When we focus on creating exceptional value for our customers, it is natural to evaluate ourselves and our organizations. We ask, “what value can I provide to my customers that is distinguishable from those around me? While self-evaluation is certainly a necessity when seeking to create exceptional customer service, it focuses our attention away from the most important people – the customers. When this happens, we may discover that we are no longer developing our operations to exceed customer expectations, but merely to exceed our own prior efficiency.
We may focus all our attention on processes, operations, and systems that have been in place for many years. Perhaps these systems have been revisited and revised many times in an ongoing effort to improve our operations and, consequently, our customer experience. We reach a point in our pursuit of advancement where the focus shifts from being customer-centered to being process-centered. We must avoid the pitfall of seeking to improve and optimize our systems without first evaluating whether those systems still support our customers’ needs.

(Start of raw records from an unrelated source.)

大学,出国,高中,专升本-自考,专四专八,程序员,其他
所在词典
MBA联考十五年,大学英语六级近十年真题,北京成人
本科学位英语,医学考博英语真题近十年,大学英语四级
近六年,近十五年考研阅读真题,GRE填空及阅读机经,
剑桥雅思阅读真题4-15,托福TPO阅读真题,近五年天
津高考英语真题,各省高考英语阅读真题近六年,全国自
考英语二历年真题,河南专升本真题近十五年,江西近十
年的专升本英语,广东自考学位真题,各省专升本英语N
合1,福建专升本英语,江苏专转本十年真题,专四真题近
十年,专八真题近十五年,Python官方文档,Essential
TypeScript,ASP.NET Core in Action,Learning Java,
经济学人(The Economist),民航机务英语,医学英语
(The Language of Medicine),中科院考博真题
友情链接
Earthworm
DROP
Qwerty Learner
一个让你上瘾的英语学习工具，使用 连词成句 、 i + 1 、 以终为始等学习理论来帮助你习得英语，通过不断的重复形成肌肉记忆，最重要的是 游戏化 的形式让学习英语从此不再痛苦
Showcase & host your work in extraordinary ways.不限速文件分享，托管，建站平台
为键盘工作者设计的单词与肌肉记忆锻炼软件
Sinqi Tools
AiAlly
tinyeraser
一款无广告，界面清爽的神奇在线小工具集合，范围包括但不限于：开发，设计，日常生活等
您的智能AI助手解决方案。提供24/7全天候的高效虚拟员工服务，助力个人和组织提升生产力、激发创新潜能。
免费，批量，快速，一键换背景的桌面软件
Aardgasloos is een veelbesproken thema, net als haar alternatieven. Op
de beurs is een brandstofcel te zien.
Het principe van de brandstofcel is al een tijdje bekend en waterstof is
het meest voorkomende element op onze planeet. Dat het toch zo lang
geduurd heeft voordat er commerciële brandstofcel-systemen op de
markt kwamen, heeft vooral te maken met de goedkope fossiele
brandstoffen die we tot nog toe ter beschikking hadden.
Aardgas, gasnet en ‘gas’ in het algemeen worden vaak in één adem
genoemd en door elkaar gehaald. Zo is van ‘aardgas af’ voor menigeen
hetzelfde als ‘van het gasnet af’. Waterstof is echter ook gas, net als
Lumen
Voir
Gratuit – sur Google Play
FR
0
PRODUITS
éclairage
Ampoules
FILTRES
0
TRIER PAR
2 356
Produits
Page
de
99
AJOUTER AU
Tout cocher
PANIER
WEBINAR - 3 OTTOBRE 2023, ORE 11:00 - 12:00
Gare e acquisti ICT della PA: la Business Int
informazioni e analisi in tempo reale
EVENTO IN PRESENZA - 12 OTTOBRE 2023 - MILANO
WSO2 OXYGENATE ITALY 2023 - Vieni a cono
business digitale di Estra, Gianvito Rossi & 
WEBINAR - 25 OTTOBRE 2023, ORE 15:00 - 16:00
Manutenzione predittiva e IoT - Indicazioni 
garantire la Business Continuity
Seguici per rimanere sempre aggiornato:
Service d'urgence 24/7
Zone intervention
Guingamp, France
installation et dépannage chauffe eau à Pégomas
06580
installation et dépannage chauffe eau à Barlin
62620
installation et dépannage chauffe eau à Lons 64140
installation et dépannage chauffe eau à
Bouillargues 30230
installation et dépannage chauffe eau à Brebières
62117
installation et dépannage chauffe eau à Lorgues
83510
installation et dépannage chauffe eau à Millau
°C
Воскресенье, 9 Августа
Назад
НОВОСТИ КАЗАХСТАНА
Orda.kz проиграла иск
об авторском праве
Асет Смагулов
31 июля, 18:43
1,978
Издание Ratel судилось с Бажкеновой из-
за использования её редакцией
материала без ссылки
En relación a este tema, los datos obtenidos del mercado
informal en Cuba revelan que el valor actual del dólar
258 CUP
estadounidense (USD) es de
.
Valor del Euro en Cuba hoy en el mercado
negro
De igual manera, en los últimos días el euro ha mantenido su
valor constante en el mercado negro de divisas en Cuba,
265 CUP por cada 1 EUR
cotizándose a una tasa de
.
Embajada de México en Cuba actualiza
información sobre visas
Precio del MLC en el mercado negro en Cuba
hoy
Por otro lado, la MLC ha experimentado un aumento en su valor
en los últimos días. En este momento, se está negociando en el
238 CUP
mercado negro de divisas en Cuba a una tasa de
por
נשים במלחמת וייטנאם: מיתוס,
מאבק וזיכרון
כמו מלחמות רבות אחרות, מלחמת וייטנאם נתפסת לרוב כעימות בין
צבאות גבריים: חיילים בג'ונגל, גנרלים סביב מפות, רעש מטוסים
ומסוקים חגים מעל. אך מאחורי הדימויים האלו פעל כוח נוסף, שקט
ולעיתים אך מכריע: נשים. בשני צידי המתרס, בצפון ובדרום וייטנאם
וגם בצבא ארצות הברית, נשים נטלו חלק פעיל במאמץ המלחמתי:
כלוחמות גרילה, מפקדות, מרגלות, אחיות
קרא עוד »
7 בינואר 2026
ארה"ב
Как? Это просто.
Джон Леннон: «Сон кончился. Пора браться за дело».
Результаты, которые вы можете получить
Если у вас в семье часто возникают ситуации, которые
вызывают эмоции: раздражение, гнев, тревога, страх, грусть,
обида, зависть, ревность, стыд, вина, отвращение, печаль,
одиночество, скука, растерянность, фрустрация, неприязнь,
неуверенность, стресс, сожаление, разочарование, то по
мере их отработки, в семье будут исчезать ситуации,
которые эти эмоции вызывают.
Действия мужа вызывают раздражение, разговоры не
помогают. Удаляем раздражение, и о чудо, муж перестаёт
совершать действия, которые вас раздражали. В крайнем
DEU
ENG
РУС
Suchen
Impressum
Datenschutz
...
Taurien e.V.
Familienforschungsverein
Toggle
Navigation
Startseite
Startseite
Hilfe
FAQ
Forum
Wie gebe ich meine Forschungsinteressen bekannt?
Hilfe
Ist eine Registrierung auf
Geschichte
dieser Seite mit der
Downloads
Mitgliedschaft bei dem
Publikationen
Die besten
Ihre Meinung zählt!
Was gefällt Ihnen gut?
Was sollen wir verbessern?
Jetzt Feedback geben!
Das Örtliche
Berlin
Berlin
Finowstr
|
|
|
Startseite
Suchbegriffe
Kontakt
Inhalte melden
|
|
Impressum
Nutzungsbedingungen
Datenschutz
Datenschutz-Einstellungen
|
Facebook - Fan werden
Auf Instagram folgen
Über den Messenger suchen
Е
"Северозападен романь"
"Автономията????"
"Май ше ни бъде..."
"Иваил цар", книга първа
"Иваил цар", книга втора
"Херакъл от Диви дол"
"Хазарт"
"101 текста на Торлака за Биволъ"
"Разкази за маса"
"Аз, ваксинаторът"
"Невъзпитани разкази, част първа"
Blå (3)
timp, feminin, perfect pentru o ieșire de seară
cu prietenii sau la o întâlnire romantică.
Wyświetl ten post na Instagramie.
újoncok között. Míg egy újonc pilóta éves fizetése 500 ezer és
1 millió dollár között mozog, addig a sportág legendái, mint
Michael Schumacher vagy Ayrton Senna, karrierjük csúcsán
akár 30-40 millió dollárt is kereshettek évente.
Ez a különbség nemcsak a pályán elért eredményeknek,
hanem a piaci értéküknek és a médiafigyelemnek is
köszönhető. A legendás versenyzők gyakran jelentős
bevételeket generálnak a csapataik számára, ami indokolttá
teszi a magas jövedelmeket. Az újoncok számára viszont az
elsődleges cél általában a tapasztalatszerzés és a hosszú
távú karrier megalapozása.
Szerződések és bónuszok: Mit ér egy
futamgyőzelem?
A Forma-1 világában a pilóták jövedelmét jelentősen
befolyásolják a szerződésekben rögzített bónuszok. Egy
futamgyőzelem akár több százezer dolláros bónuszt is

It is understandable that we would seek to improve our service by focusing on ourselves. After all, we have a high degree of control over our own actions, behaviors, and processes. Our customers – not so much. At its core, however, customer service is about meeting and exceeding customer expectations. In order to meet this objective, we must first have a strong understanding of what those expectations are.
When we ask ourselves, “what are my customer’s expectations” we place ourselves firmly in their shoes. We allow ourselves the opportunity to view our own operations as if from outside eyes. This is the first step towards creating a lasting impact on customer experience.